Items from a dataset:
=== Begin Enclosure ===

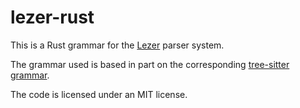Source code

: # lezer-rust

This is a Rust grammar for the
[Lezer](https://lezer.codemirror.net/) parser system.

The grammar used is based in part on the corresponding
[tree-sitter grammar](https://github.com/tree-sitter/tree-sitter-rust).

The code is licensed under an MIT license.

=== End Enclosure ===

- [WORK INSTRUCTION] All lines of the data above that include the word "lezer" must be shown.

- [YOUR RESPONSE]
: # lezer-rust
[Lezer](https://lezer.codemirror.net/) parser system.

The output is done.